**Consigne A:** D'après le texte du document, quel historien affirmait que l'histoire n'est pas « la science du passé » ?

**Texte du document:**
□ □ □ □

Dans son allocution de dimanche, Emmanuel Macron a accompli un acte considérable : il a proclamé la fin de l’histoire. Non pas celle de l’essayiste Fukuyama, qui avait cru comprendre que la chute du mur de Berlin marquait le triomphe définitif du modèle capitaliste occidental, mais une autre, à la mesure de notre orgueil national. « La République, a-t-il affirmé, n’effacera aucune trace ni aucun nom de son histoire, elle n’oubliera aucune de ses œuvres. Elle ne déboulonnera pas de statue. » Éric Zemmour peut donc dormir tranquille ! Le maréchal Bugeaud demeurera donc l’illustre « pacificateur » de l’Algérie, et le général Mangin, l’admirable inventeur du « feu roulant » sur les cadavres du Chemin des Dames. Ils sont là pour l’éternité, ne laissant aucune « place » pour des gloires présentes et futures. Peut-être parce que dans l’esprit présidentiel, seule « la guerre est jolie ». De quoi faire s’étrangler les historiens qui savent combien le regard que l’on porte sur le passé est changeant. Car, comme le disait fort bien Marc Bloch, l’histoire n’est pas « la science du passé ». Elle nous parle toujours autant de nous que du temps jadis. Et, d’une certaine façon, Emmanuel Macron le montre. Sa vision d’une France éternelle, froide comme une statue, ne correspond ni à la réalité historique ni, probablement, à des convictions personnelles très changeantes. En vérité, son discours ne fait que répondre à une politique de circonstance. La colère des policiers lui fait peur. Plus sans doute que celle des antiracistes qui manifestaient encore si nombreux, samedi, un peu partout en France, et pour lesquels il n’a pas eu un mot.

Comme dirait le préfet Lallement, l’homme qui porte si bien l’uniforme, il faut choisir son « camp ». Et au lieu de prononcer des mots d’apaisement dans un pays fracturé, Emmanuel Macron a choisi le sien. Celui de la police, dont un pouvoir incertain a si grand besoin.

□ □ □ □

**Consigne B:** Relevez chaque ligne des entrées où figure le mot « rotated ».

□ □ □ □

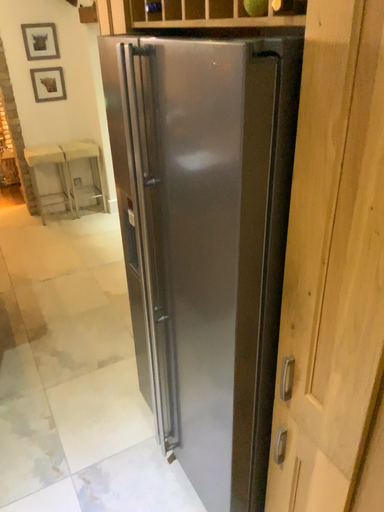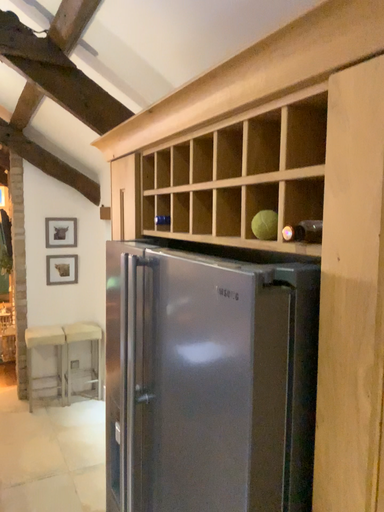
Question: Which way did the camera rotate in the video?

Choices:
 (A) rotated upward
 (B) rotated downward

Answer: (A)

□ □ □ □

**Réponse attendue A:** Marc Bloch.

**Réponse attendue B:**
 (A) rotated upward
 (B) rotated downward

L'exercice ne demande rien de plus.